Stored data:
= Beginning of Section =

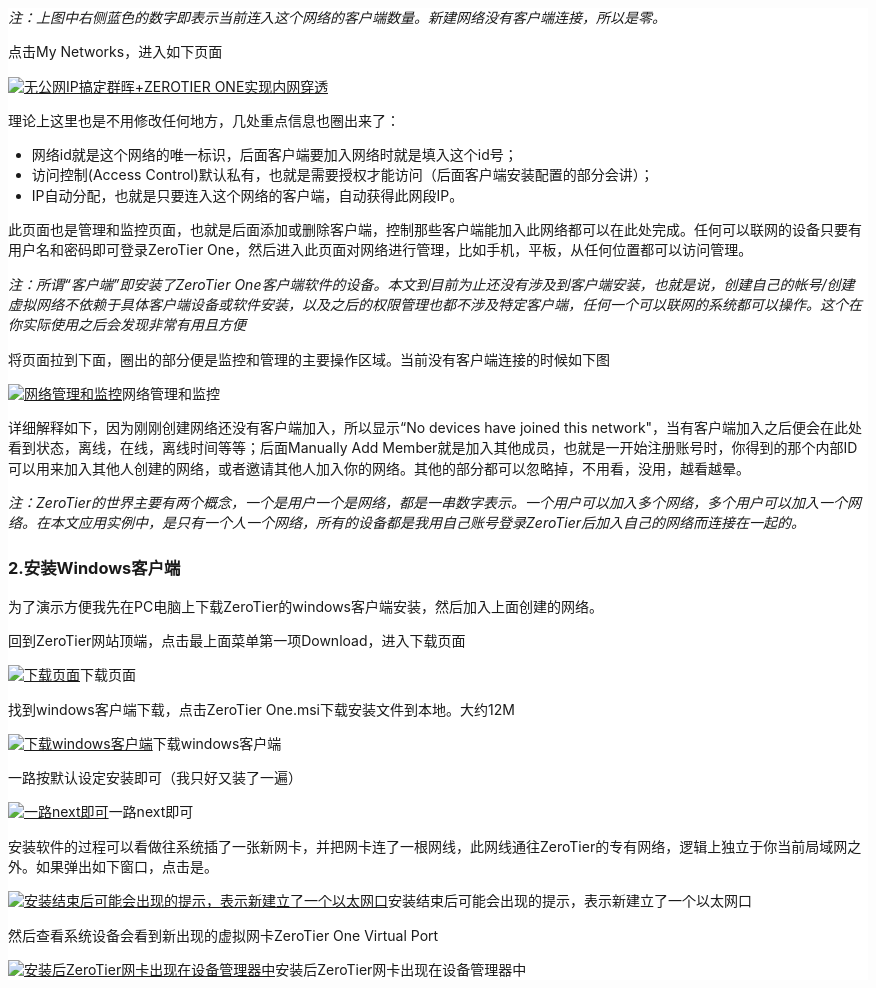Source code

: *注：上图中右侧蓝色的数字即表示当前连入这个网络的客户端数量。新建网络没有客户端连接，所以是零。*

点击My Networks，进入如下页面

[![无公网IP搞定群晖+ZEROTIER ONE实现内网穿透](https://qnam.smzdm.com/201808/03/5b6454e765e0f8906.png_e600.jpg)](https://post.smzdm.com/p/ap74w02/pic_9/)

理论上这里也是不用修改任何地方，几处重点信息也圈出来了：

- 网络id就是这个网络的唯一标识，后面客户端要加入网络时就是填入这个id号；
- 访问控制(Access Control)默认私有，也就是需要授权才能访问（后面客户端安装配置的部分会讲）；
- IP自动分配，也就是只要连入这个网络的客户端，自动获得此网段IP。

此页面也是管理和监控页面，也就是后面添加或删除客户端，控制那些客户端能加入此网络都可以在此处完成。任何可以联网的设备只要有用户名和密码即可登录ZeroTier One，然后进入此页面对网络进行管理，比如手机，平板，从任何位置都可以访问管理。

*注：所谓“客户端”即安装了ZeroTier One客户端软件的设备。本文到目前为止还没有涉及到客户端安装，也就是说，创建自己的帐号/创建虚拟网络不依赖于具体客户端设备或软件安装，以及之后的权限管理也都不涉及特定客户端，任何一个可以联网的系统都可以操作。这个在你实际使用之后会发现非常有用且方便*

将页面拉到下面，圈出的部分便是监控和管理的主要操作区域。当前没有客户端连接的时候如下图

[![网络管理和监控](https://am.zdmimg.com/201808/03/5b63b275e239e5709.png_e600.jpg)](https://post.smzdm.com/p/ap74w02/pic_10/)网络管理和监控

详细解释如下，因为刚刚创建网络还没有客户端加入，所以显示“No devices have joined  this network"，当有客户端加入之后便会在此处看到状态，离线，在线，离线时间等等；后面Manually Add Member就是加入其他成员，也就是一开始注册账号时，你得到的那个内部ID可以用来加入其他人创建的网络，或者邀请其他人加入你的网络。其他的部分都可以忽略掉，不用看，没用，越看越晕。

*注：ZeroTier的世界主要有两个概念，一个是用户一个是网络，都是一串数字表示。一个用户可以加入多个网络，多个用户可以加入一个网络。在本文应用实例中，是只有一个人一个网络，所有的设备都是我用自己账号登录ZeroTier后加入自己的网络而连接在一起的。*

### **2.安装Windows客户端**

为了演示方便我先在PC电脑上下载ZeroTier的windows客户端安装，然后加入上面创建的网络。

回到ZeroTier网站顶端，点击最上面菜单第一项Download，进入下载页面

[![下载页面](https://qnam.smzdm.com/201808/03/5b63b604c6acd5646.png_e600.jpg)](https://post.smzdm.com/p/ap74w02/pic_11/)下载页面

找到windows客户端下载，点击ZeroTier One.msi下载安装文件到本地。大约12M

[![下载windows客户端](https://qnam.smzdm.com/201808/03/5b63b5ebc46735206.png_e600.jpg)](https://post.smzdm.com/p/ap74w02/pic_12/)下载windows客户端

一路按默认设定安装即可（我只好又装了一遍）

[![一路next即可](https://am.zdmimg.com/201808/03/5b63b6de6d8957880.png_e600.jpg)](https://post.smzdm.com/p/ap74w02/pic_13/)一路next即可

安装软件的过程可以看做往系统插了一张新网卡，并把网卡连了一根网线，此网线通往ZeroTier的专有网络，逻辑上独立于你当前局域网之外。如果弹出如下窗口，点击是。

[![安装结束后可能会出现的提示，表示新建立了一个以太网口](https://am.zdmimg.com/201808/03/5b63c2c590f9c8883.png_e600.jpg)](https://post.smzdm.com/p/ap74w02/pic_14/)安装结束后可能会出现的提示，表示新建立了一个以太网口

然后查看系统设备会看到新出现的虚拟网卡ZeroTier One Virtual Port

[![安装后ZeroTier网卡出现在设备管理器中](https://am.zdmimg.com/201808/03/5b63c30784ffe6777.png_e600.jpg)](https://post.smzdm.com/p/ap74w02/pic_15/)安装后ZeroTier网卡出现在设备管理器中

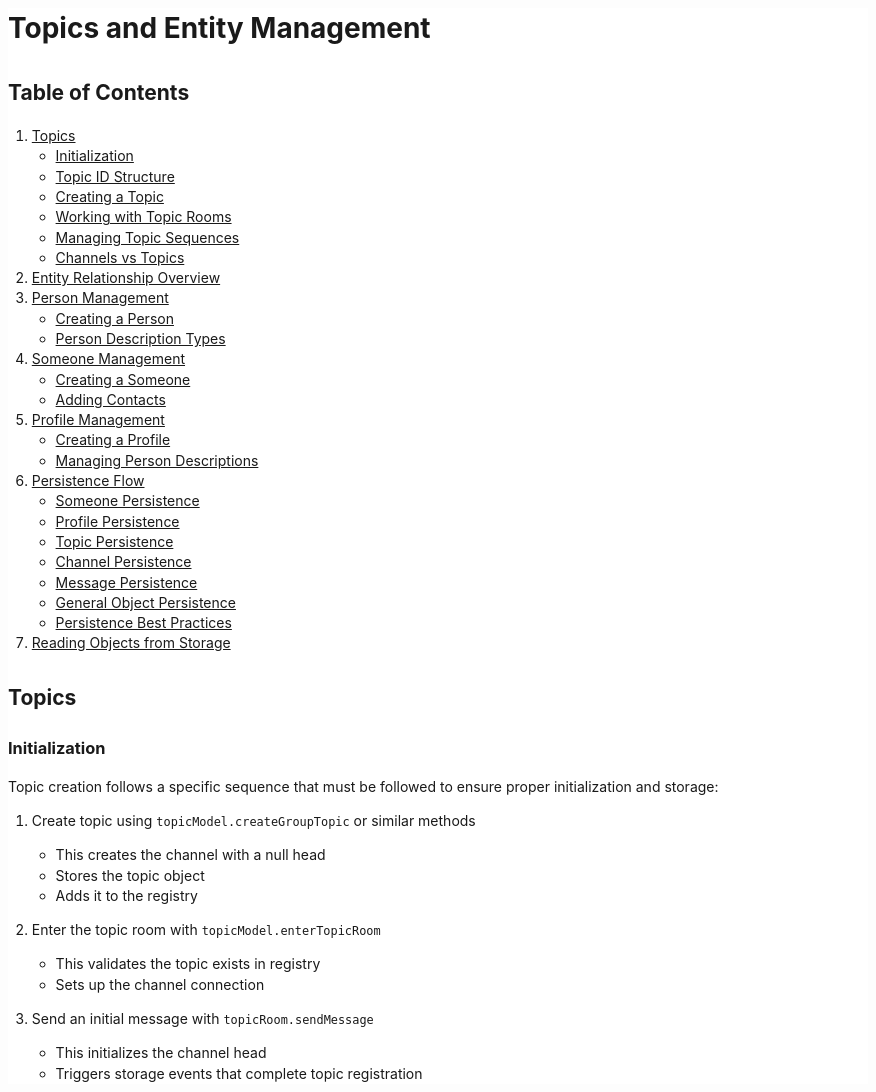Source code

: # Topics and Entity Management

## Table of Contents

1. [Topics](#topics)
   - [Initialization](#initialization)
   - [Topic ID Structure](#topic-id-structure)
   - [Creating a Topic](#creating-a-topic)
   - [Working with Topic Rooms](#working-with-topic-rooms)
   - [Managing Topic Sequences](#managing-topic-sequences)
   - [Channels vs Topics](#channels-vs-topics)
2. [Entity Relationship Overview](#entity-relationship-overview)
3. [Person Management](#person-management)
   - [Creating a Person](#creating-a-person)
   - [Person Description Types](#person-description-types)
4. [Someone Management](#someone-management)
   - [Creating a Someone](#creating-a-someone)
   - [Adding Contacts](#adding-contacts)
5. [Profile Management](#profile-management)
   - [Creating a Profile](#creating-a-profile)
   - [Managing Person Descriptions](#managing-person-descriptions)
6. [Persistence Flow](#persistence-flow)
   - [Someone Persistence](#someone-persistence)
   - [Profile Persistence](#profile-persistence)
   - [Topic Persistence](#topic-persistence)
   - [Channel Persistence](#channel-persistence)
   - [Message Persistence](#message-persistence)
   - [General Object Persistence](#general-object-persistence)
   - [Persistence Best Practices](#persistence-best-practices)
7. [Reading Objects from Storage](#reading-objects-from-storage)

## Topics

### Initialization

Topic creation follows a specific sequence that must be followed to ensure proper initialization and storage:

1. Create topic using `topicModel.createGroupTopic` or similar methods
   - This creates the channel with a null head
   - Stores the topic object
   - Adds it to the registry

2. Enter the topic room with `topicModel.enterTopicRoom`
   - This validates the topic exists in registry
   - Sets up the channel connection

3. Send an initial message with `topicRoom.sendMessage`
   - This initializes the channel head
   - Triggers storage events that complete topic registration

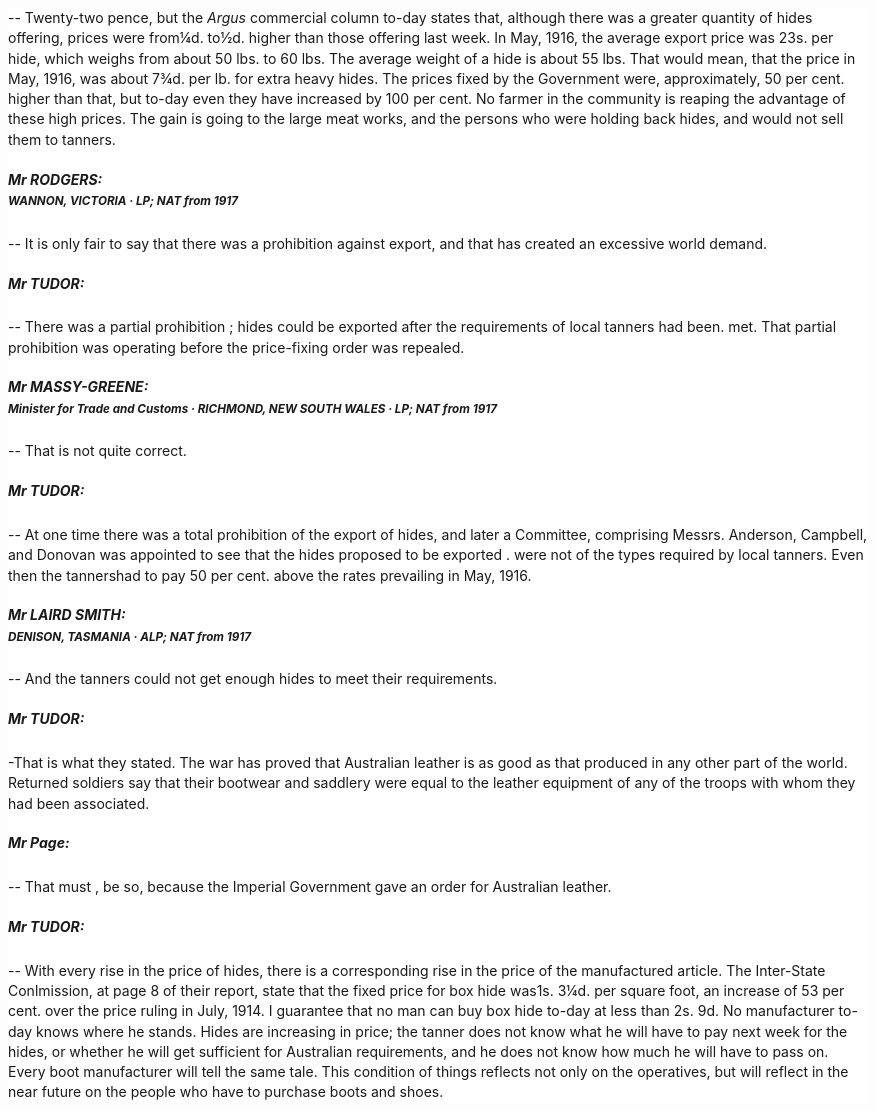 -- Twenty-two pence, but the  *Argus*  commercial column to-day states that, although there was a greater quantity of hides offering, prices were from¼d. to½d. higher than those offering last week. In May, 1916, the average export price was 23s. per hide, which weighs from about 50 lbs. to 60 lbs. The average weight of a hide is about 55 lbs. That would mean, that the price in May, 1916, was about 7¾d. per lb. for extra heavy hides. The prices fixed by the Government were, approximately, 50 per cent. higher than that, but to-day even they have increased by 100 per cent. No farmer in the community is reaping the advantage of these high prices. The gain is going to the large meat works, and the persons who were holding back hides, and would not sell them to tanners. 

##### Mr RODGERS:<br><small class="text-muted">WANNON, VICTORIA &middot; LP; NAT from 1917</small>

--  It is only fair to say that there was a prohibition against export, and that has created an excessive world demand. 

##### Mr TUDOR:

-- There was a partial prohibition ; hides could be exported after the requirements of local tanners had been. met. That partial prohibition was operating before the price-fixing order was repealed. 

##### Mr MASSY-GREENE:<br><small class="text-muted">Minister for Trade and Customs &middot; RICHMOND, NEW SOUTH WALES &middot; LP; NAT from 1917</small>

-- That is not quite correct. 

##### Mr TUDOR:

-- At one time there was a total prohibition of the export of hides, and later a Committee, comprising Messrs. Anderson, Campbell, and Donovan was appointed to see that the hides proposed to be exported . were not of the types required by local tanners. Even then the tannershad to pay 50 per cent. above the rates prevailing in May, 1916. 

##### Mr LAIRD SMITH:<br><small class="text-muted">DENISON, TASMANIA &middot; ALP; NAT from 1917</small>

-- And the tanners could not get enough hides to meet their requirements. 

##### Mr TUDOR:

-That is what they stated. The war has proved that Australian leather is as good as that produced in any other part of the world. Returned soldiers say that their bootwear and saddlery were equal to the leather equipment of any of the troops with whom they had been associated. 

##### Mr Page:

-- That must , be so, because the Imperial Government gave an order for Australian leather. 

##### Mr TUDOR:

-- With every rise in the price of hides, there is a corresponding rise in the price of the manufactured article. The Inter-State Conlmission, at page 8 of their report, state that the fixed price for box hide was1s. 3¼d. per square foot, an increase of 53 per cent. over the price ruling in July, 1914. I guarantee that no man can buy box hide to-day at less than 2s. 9d. No manufacturer to-day knows where he stands. Hides are increasing in price; the tanner does not know what he will have to pay next week for the hides, or whether he will get sufficient for Australian requirements, and he does not know how much he will have to pass on. Every boot manufacturer will tell the same tale. This condition of things reflects not only on the operatives, but will reflect in the near future on the people who have to purchase boots and shoes. 
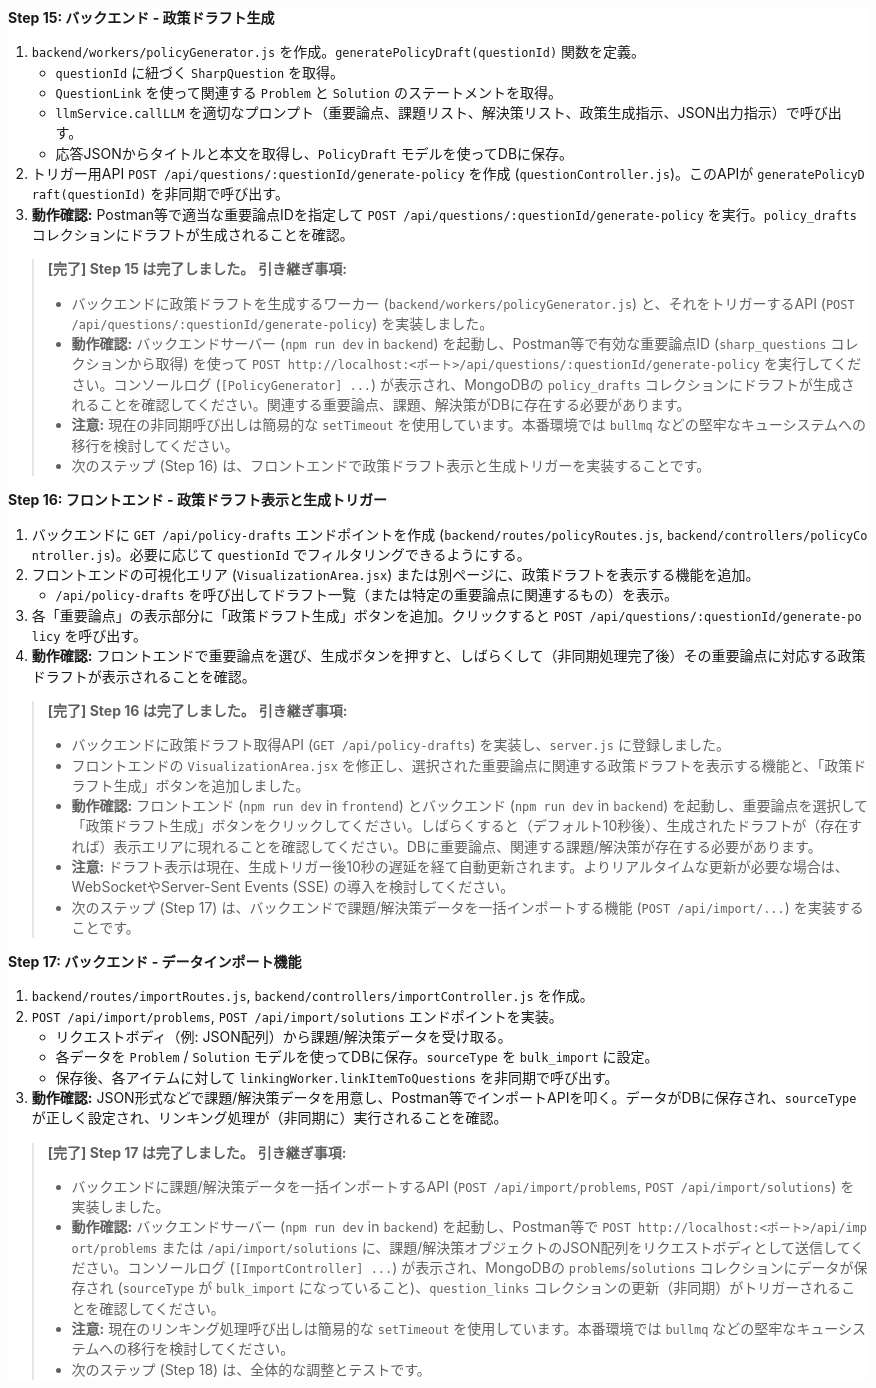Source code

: **Step 15: バックエンド - 政策ドラフト生成**

1.  `backend/workers/policyGenerator.js` を作成。`generatePolicyDraft(questionId)` 関数を定義。
    *   `questionId` に紐づく `SharpQuestion` を取得。
    *   `QuestionLink` を使って関連する `Problem` と `Solution` のステートメントを取得。
    *   `llmService.callLLM` を適切なプロンプト（重要論点、課題リスト、解決策リスト、政策生成指示、JSON出力指示）で呼び出す。
    *   応答JSONからタイトルと本文を取得し、`PolicyDraft` モデルを使ってDBに保存。
2.  トリガー用API `POST /api/questions/:questionId/generate-policy` を作成 (`questionController.js`)。このAPIが `generatePolicyDraft(questionId)` を非同期で呼び出す。
3.  **動作確認:** Postman等で適当な重要論点IDを指定して `POST /api/questions/:questionId/generate-policy` を実行。`policy_drafts` コレクションにドラフトが生成されることを確認。
> **[完了] Step 15 は完了しました。**
> **引き継ぎ事項:**
> *   バックエンドに政策ドラフトを生成するワーカー (`backend/workers/policyGenerator.js`) と、それをトリガーするAPI (`POST /api/questions/:questionId/generate-policy`) を実装しました。
> *   **動作確認:** バックエンドサーバー (`npm run dev` in `backend`) を起動し、Postman等で有効な重要論点ID (`sharp_questions` コレクションから取得) を使って `POST http://localhost:<ポート>/api/questions/:questionId/generate-policy` を実行してください。コンソールログ (`[PolicyGenerator] ...`) が表示され、MongoDBの `policy_drafts` コレクションにドラフトが生成されることを確認してください。関連する重要論点、課題、解決策がDBに存在する必要があります。
> *   **注意:** 現在の非同期呼び出しは簡易的な `setTimeout` を使用しています。本番環境では `bullmq` などの堅牢なキューシステムへの移行を検討してください。
> *   次のステップ (Step 16) は、フロントエンドで政策ドラフト表示と生成トリガーを実装することです。

**Step 16: フロントエンド - 政策ドラフト表示と生成トリガー**

1.  バックエンドに `GET /api/policy-drafts` エンドポイントを作成 (`backend/routes/policyRoutes.js`, `backend/controllers/policyController.js`)。必要に応じて `questionId` でフィルタリングできるようにする。
2.  フロントエンドの可視化エリア (`VisualizationArea.jsx`) または別ページに、政策ドラフトを表示する機能を追加。
    *   `/api/policy-drafts` を呼び出してドラフト一覧（または特定の重要論点に関連するもの）を表示。
3.  各「重要論点」の表示部分に「政策ドラフト生成」ボタンを追加。クリックすると `POST /api/questions/:questionId/generate-policy` を呼び出す。
4.  **動作確認:** フロントエンドで重要論点を選び、生成ボタンを押すと、しばらくして（非同期処理完了後）その重要論点に対応する政策ドラフトが表示されることを確認。
> **[完了] Step 16 は完了しました。**
> **引き継ぎ事項:**
> *   バックエンドに政策ドラフト取得API (`GET /api/policy-drafts`) を実装し、`server.js` に登録しました。
> *   フロントエンドの `VisualizationArea.jsx` を修正し、選択された重要論点に関連する政策ドラフトを表示する機能と、「政策ドラフト生成」ボタンを追加しました。
> *   **動作確認:** フロントエンド (`npm run dev` in `frontend`) とバックエンド (`npm run dev` in `backend`) を起動し、重要論点を選択して「政策ドラフト生成」ボタンをクリックしてください。しばらくすると（デフォルト10秒後）、生成されたドラフトが（存在すれば）表示エリアに現れることを確認してください。DBに重要論点、関連する課題/解決策が存在する必要があります。
> *   **注意:** ドラフト表示は現在、生成トリガー後10秒の遅延を経て自動更新されます。よりリアルタイムな更新が必要な場合は、WebSocketやServer-Sent Events (SSE) の導入を検討してください。
> *   次のステップ (Step 17) は、バックエンドで課題/解決策データを一括インポートする機能 (`POST /api/import/...`) を実装することです。

**Step 17: バックエンド - データインポート機能**

1.  `backend/routes/importRoutes.js`, `backend/controllers/importController.js` を作成。
2.  `POST /api/import/problems`, `POST /api/import/solutions` エンドポイントを実装。
    *   リクエストボディ（例: JSON配列）から課題/解決策データを受け取る。
    *   各データを `Problem` / `Solution` モデルを使ってDBに保存。`sourceType` を `bulk_import` に設定。
    *   保存後、各アイテムに対して `linkingWorker.linkItemToQuestions` を非同期で呼び出す。
3.  **動作確認:** JSON形式などで課題/解決策データを用意し、Postman等でインポートAPIを叩く。データがDBに保存され、`sourceType` が正しく設定され、リンキング処理が（非同期に）実行されることを確認。
> **[完了] Step 17 は完了しました。**
> **引き継ぎ事項:**
> *   バックエンドに課題/解決策データを一括インポートするAPI (`POST /api/import/problems`, `POST /api/import/solutions`) を実装しました。
> *   **動作確認:** バックエンドサーバー (`npm run dev` in `backend`) を起動し、Postman等で `POST http://localhost:<ポート>/api/import/problems` または `/api/import/solutions` に、課題/解決策オブジェクトのJSON配列をリクエストボディとして送信してください。コンソールログ (`[ImportController] ...`) が表示され、MongoDBの `problems`/`solutions` コレクションにデータが保存され (`sourceType` が `bulk_import` になっていること)、`question_links` コレクションの更新（非同期）がトリガーされることを確認してください。
> *   **注意:** 現在のリンキング処理呼び出しは簡易的な `setTimeout` を使用しています。本番環境では `bullmq` などの堅牢なキューシステムへの移行を検討してください。
> *   次のステップ (Step 18) は、全体的な調整とテストです。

= End of Section =

### Your instructions
Quote the lines from the one containing "[![一路next即可](h" through the one containing "## Table of Contents", both ends included, and leave the pictures out.

### Final answer
[![一路next即可](https://am.zdmimg.com/201808/03/5b63b6de6d8957880.png_e600.jpg)](https://post.smzdm.com/p/ap74w02/pic_13/)一路next即可

安装软件的过程可以看做往系统插了一张新网卡，并把网卡连了一根网线，此网线通往ZeroTier的专有网络，逻辑上独立于你当前局域网之外。如果弹出如下窗口，点击是。

[![安装结束后可能会出现的提示，表示新建立了一个以太网口](https://am.zdmimg.com/201808/03/5b63c2c590f9c8883.png_e600.jpg)](https://post.smzdm.com/p/ap74w02/pic_14/)安装结束后可能会出现的提示，表示新建立了一个以太网口

然后查看系统设备会看到新出现的虚拟网卡ZeroTier One Virtual Port

[![安装后ZeroTier网卡出现在设备管理器中](https://am.zdmimg.com/201808/03/5b63c30784ffe6777.png_e600.jpg)](https://post.smzdm.com/p/ap74w02/pic_15/)安装后ZeroTier网卡出现在设备管理器中

Source code

: # Topics and Entity Management

## Table of Contents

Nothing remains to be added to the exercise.